Universities – the good ones at least – are long-term thinkers. Scholarship is a slow process.
Market forces demand a different dynamic: something changes, and the implications are immediate.
These are now competing imperatives for many universities, which must operate like businesses in the day to day, and as servants of the public good for posterity.
This is a challenge. As Glyn Davis, vice-chancellor of the University of Melbourne, told Times Higher Education last week, running a university is not like managing a corporation because “the current CEO is a small player in a very long chain. The institution will go on reinventing itself over and over; you don’t want a CEO who’ll close your options by making irrevocable choices.”
If prudence is essential, then it is also the case that universities are not well served by leadership that is too timid to make changes at the right moment.
But one person’s bold strategic vision is another’s disaster – a point of frequent dispute between academic staff and their university’s executive and governing board.
To look at it from a management perspective, institutions that can be hard to distinguish from one another are all seeking to build or amplify their distinctive strengths, and increasing numbers are turning to the capital markets to make it happen.
In our cover story, we ask how and why this is happening and examine the different models for financing major investments and the risks they involve.
Despite the popular idea that universities in the UK are pursuing a US-style facilities arms race, spending silly money on lazy river extensions for campus swimming pools, the reality is usually more prosaic.
Many are spending to expand. UCL is a good example, with its huge – and hugely controversial – investment in a new campus in East London.
Others tell us they are pumping borrowed money into teaching and research, with the University of Oxford, for example, taking advantage of historically low interest rates and its gold-plated credit rating to issue a 100-year bond.
The time frames involved in such financial commitments, coupled with the immediate operating environment in which decisions are being made, reflect both the long- and the short-term nature of university activities. They also require some hefty assumptions about what universities will and will not be doing decades from now.

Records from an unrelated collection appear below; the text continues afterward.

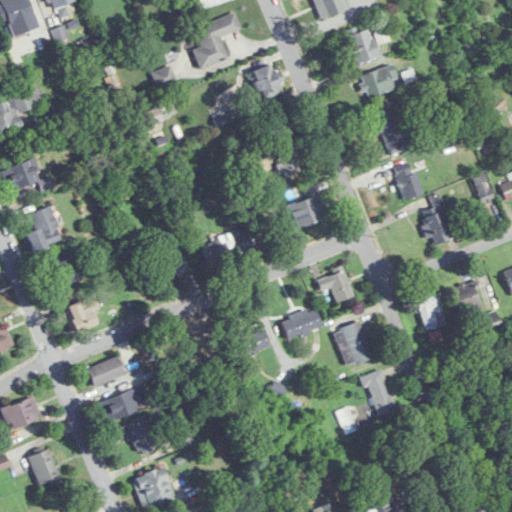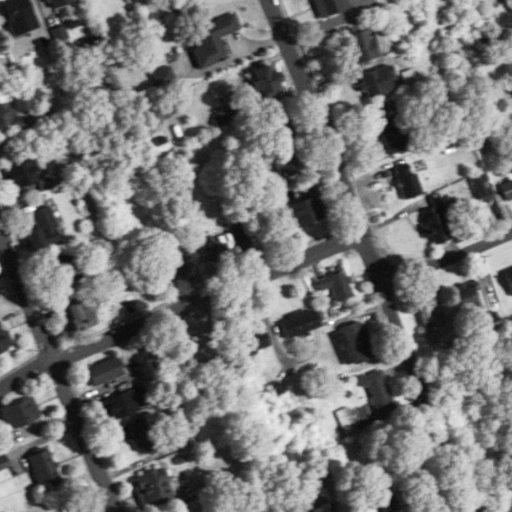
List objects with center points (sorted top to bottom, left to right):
building: (59, 2)
building: (329, 7)
building: (17, 16)
building: (213, 39)
building: (360, 44)
building: (163, 76)
building: (265, 81)
building: (378, 81)
building: (493, 108)
building: (16, 109)
building: (281, 125)
building: (390, 130)
building: (509, 139)
building: (287, 164)
building: (20, 174)
building: (408, 182)
building: (483, 188)
building: (507, 190)
building: (306, 207)
building: (436, 221)
building: (43, 229)
building: (225, 242)
road: (371, 256)
road: (446, 258)
building: (169, 268)
building: (63, 271)
building: (509, 276)
building: (336, 284)
building: (466, 297)
road: (178, 306)
building: (430, 308)
building: (78, 317)
building: (300, 322)
building: (489, 328)
building: (5, 340)
building: (249, 342)
building: (354, 343)
road: (58, 368)
building: (104, 371)
building: (378, 392)
building: (123, 403)
building: (21, 413)
building: (140, 436)
building: (3, 465)
building: (45, 468)
building: (153, 488)
building: (382, 499)
road: (477, 506)
building: (321, 509)
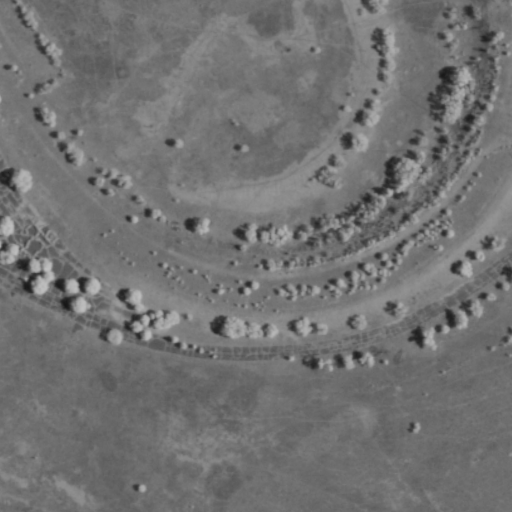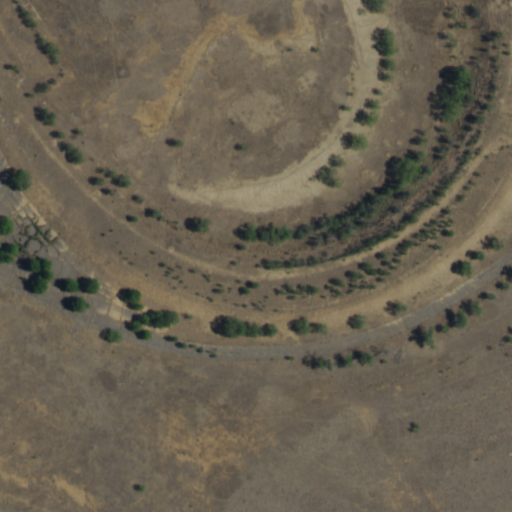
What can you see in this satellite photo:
park: (265, 118)
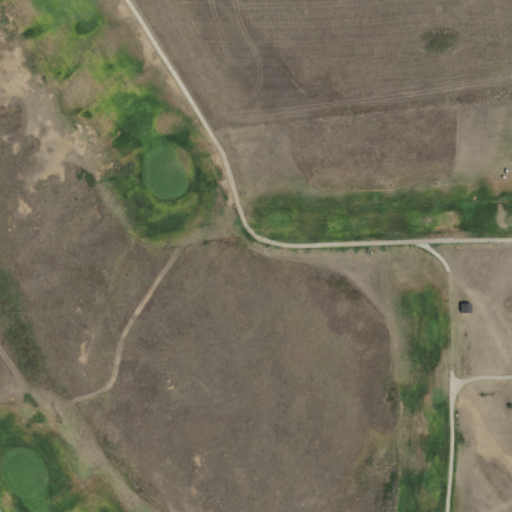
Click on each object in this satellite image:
road: (249, 231)
park: (242, 276)
building: (464, 307)
road: (453, 369)
road: (481, 377)
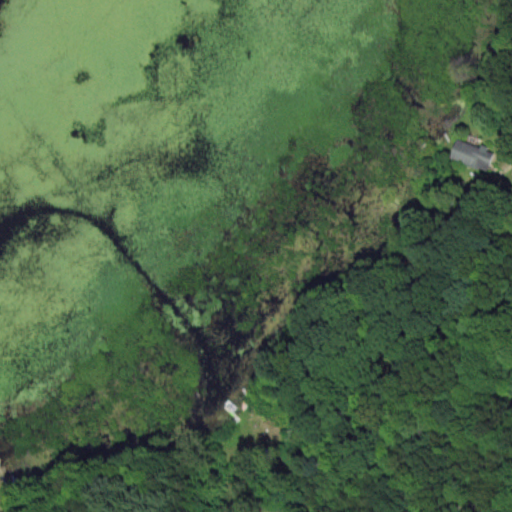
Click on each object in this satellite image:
building: (475, 157)
road: (390, 345)
road: (445, 370)
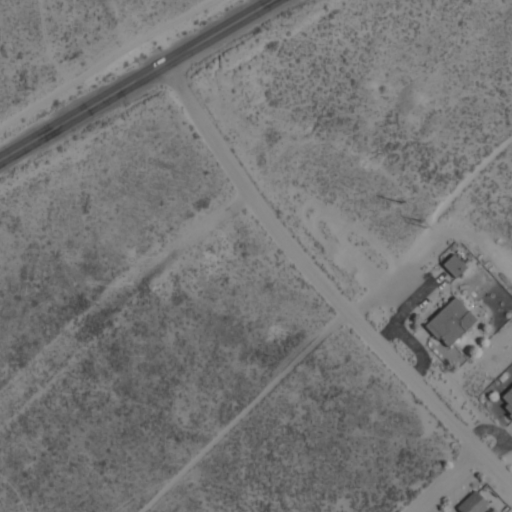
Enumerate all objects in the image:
road: (144, 86)
power tower: (401, 205)
power tower: (422, 225)
building: (453, 266)
road: (330, 288)
building: (449, 322)
building: (507, 400)
road: (445, 482)
building: (472, 503)
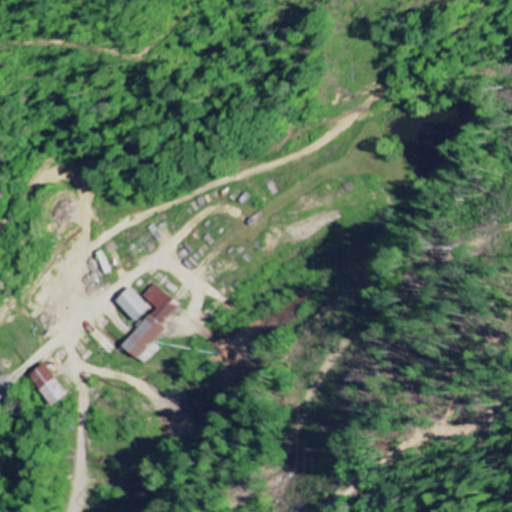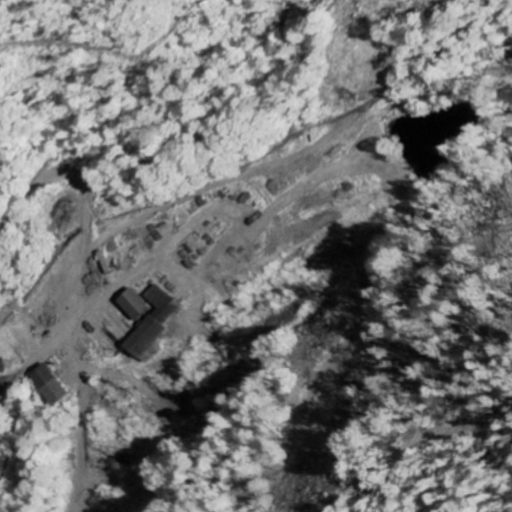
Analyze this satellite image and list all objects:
building: (147, 305)
building: (164, 325)
building: (61, 386)
road: (89, 424)
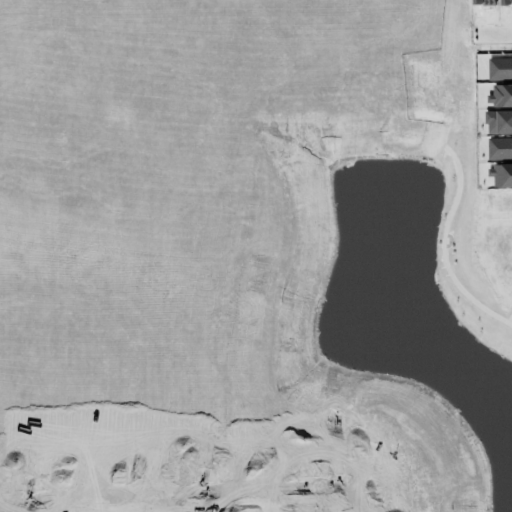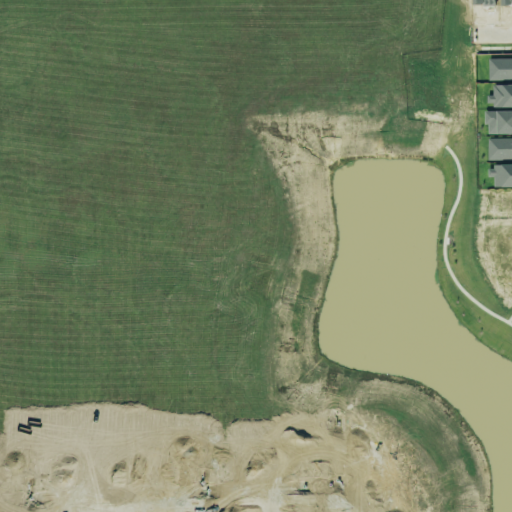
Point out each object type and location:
road: (498, 37)
road: (268, 503)
road: (142, 511)
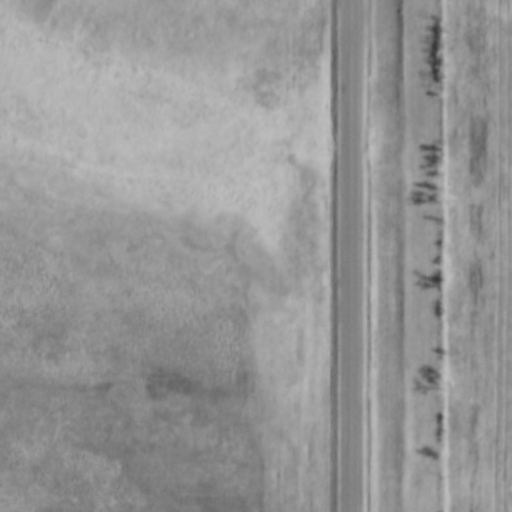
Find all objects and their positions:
road: (351, 256)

A UK university that is expanding, for example, is gambling that predictions about continued growth in student demand will pay out; that a funding system that funnels revenues through student fees will not be turned off; that the ebb and flow of global power in higher education will not swing dramatically to Asia; and that technology will not throw into the mix some curveball that renders all assumptions obsolete.
To play devil’s advocate, though, in the short to medium term, the incentives to grow are clear enough: tuition fee income is the one funding tap that can be turned up or down by universities that have the reputation and the capacity to expand. And in a competitive world, there’s a case for eating your rival’s lunch before they eat yours. Look into your crystal ball, and a future era dominated by fewer, larger institutions protected by global reputations is not so hard to imagine.
Our feature explores attitudes to debt in a range of countries, and there are significant differences – not least in the US, where the elite private institutions have huge resources (although this does not stop them exploiting the capital markets).
From a UK perspective, it’s worth reflecting that for all the talk of universities being well funded relative to public services during a decade of austerity, they have been starved of capital funding for years. The state investment going into the leading institutions in Asia is just as unimaginable for their British rivals as the endowment income enjoyed by the big beasts of America’s Ivy League.
This was the point made by Louise Richardson, vice-chancellor of Oxford, when the institution took top spot in the THE World University Rankings in 2016. “Frankly,” she said, “we do not have the resources commensurate with our global position.”
Equally frankly, there are not many places for a UK university to turn, other than banks or bond markets, to remedy such a situation. The danger to be guarded against is that servicing the debt results in a dilution of the very quality and standards that big-spending universities are seeking to protect.